» **TASK INSTRUCTIONS**: Once the line with "right ankle: (381, 234, -3)" is found, write it out along with each later line exactly, through the end of the entries, skipping every picture.

» **Records excerpted from a collection**:
○ ○ ○

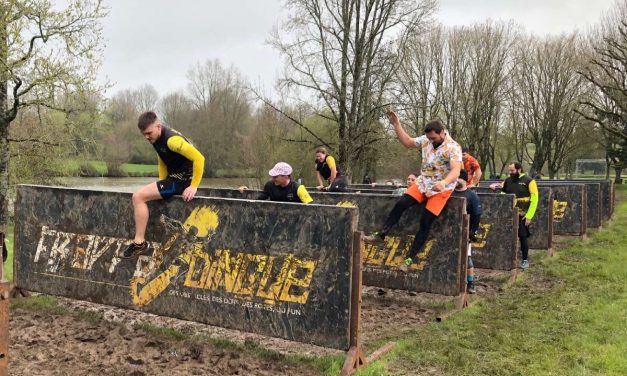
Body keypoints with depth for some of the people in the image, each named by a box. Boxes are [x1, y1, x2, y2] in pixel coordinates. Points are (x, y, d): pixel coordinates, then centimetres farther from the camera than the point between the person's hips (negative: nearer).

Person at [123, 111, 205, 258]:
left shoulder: (172, 140, -25)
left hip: (183, 180, -10)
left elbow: (199, 158, -29)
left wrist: (193, 186, -26)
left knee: (138, 196, -18)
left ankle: (139, 243, -10)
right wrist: (162, 183, 10)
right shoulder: (157, 138, 5)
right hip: (173, 178, 10)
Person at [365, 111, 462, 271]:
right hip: (423, 183, 5)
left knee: (425, 223, -9)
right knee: (400, 204, -13)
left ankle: (410, 258, -3)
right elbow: (408, 142, 9)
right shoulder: (426, 140, -2)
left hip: (441, 189, -5)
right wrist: (396, 124, -1)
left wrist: (444, 183, -54)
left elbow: (455, 171, -33)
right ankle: (381, 234, -3)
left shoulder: (453, 148, -21)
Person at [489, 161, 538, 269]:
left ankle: (525, 260, 15)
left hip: (522, 216, -4)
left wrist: (529, 216, -14)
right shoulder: (508, 180, 8)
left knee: (523, 237, 2)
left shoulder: (529, 181, -6)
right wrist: (495, 186, -4)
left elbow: (534, 199, -8)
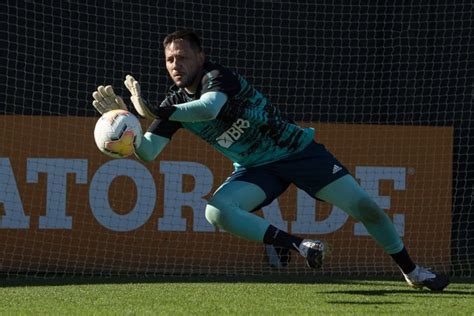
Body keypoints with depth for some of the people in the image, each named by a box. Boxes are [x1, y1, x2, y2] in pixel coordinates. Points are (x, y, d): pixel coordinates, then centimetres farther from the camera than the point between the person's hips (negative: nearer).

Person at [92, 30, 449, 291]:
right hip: (255, 170, 5)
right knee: (216, 211, -24)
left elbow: (208, 108, -45)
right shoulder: (175, 103, -4)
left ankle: (411, 270, 10)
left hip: (297, 149, -5)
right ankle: (299, 246, -16)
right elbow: (147, 151, -11)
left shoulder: (219, 77, -22)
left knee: (364, 206, -11)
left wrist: (153, 111, -49)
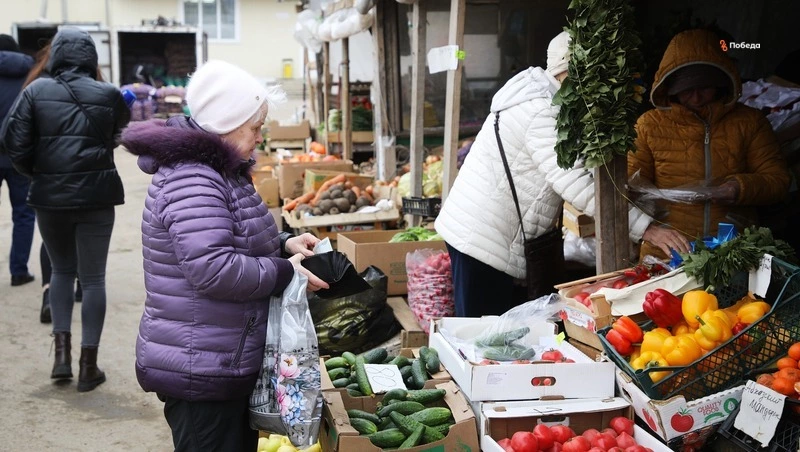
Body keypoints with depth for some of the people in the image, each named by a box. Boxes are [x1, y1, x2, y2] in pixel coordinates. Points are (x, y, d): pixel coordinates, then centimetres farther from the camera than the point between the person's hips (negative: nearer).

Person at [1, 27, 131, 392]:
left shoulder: (36, 91, 1)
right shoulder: (108, 95, -1)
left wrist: (35, 173, 11)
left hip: (49, 197, 2)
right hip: (96, 196, -1)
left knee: (62, 270, 22)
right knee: (93, 278, 8)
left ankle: (62, 352, 14)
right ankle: (88, 366, 11)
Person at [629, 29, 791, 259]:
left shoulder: (749, 121, 12)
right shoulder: (650, 125, 8)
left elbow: (778, 180, 11)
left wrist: (739, 188, -11)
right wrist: (651, 229, -18)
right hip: (669, 246, -1)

○ ○ ○

» **COMPLETED EXERCISE**:
right ankle: (381, 234, -3)
left shoulder: (453, 148, -21)
Person at [489, 161, 538, 269]:
left ankle: (525, 260, 15)
left hip: (522, 216, -4)
left wrist: (529, 216, -14)
right shoulder: (508, 180, 8)
left knee: (523, 237, 2)
left shoulder: (529, 181, -6)
right wrist: (495, 186, -4)
left elbow: (534, 199, -8)
Body keypoints with depth for some of the people in the image, each named by a box. Boxes are [x1, y1, x2, y2] in pixel coordinates. Points are (x, y, d): pixel coordinates, then centimetres farther from the camera than the point between the person's hips (negative: nearer).

Person at [92, 30, 449, 291]:
right hip: (255, 170, 5)
right knee: (216, 211, -24)
left elbow: (208, 108, -45)
right shoulder: (175, 103, -4)
left ankle: (411, 270, 10)
left hip: (297, 149, -5)
right ankle: (299, 246, -16)
right elbow: (147, 151, -11)
left shoulder: (219, 77, -22)
left knee: (364, 206, -11)
left wrist: (153, 111, -49)
Body keypoints with depth for some of the people in the image, each named by a box. Boxes are [x1, y1, x2, y2] in pixel coordinates. Points are (x, y, d): pixel coordinates, then centimetres farther from the camera than the point between the person's hips (negative: nearer).

Person at [1, 27, 131, 392]:
left shoulder: (36, 91, 1)
right shoulder: (108, 95, -1)
left wrist: (35, 173, 11)
left hip: (49, 197, 2)
right hip: (96, 196, -1)
left knee: (62, 270, 22)
right knee: (93, 278, 8)
left ankle: (62, 352, 14)
right ankle: (88, 366, 11)
Person at [629, 29, 791, 259]:
left shoulder: (749, 121, 12)
right shoulder: (650, 125, 8)
left elbow: (778, 180, 11)
left wrist: (739, 188, -11)
right wrist: (651, 229, -18)
right hip: (669, 246, -1)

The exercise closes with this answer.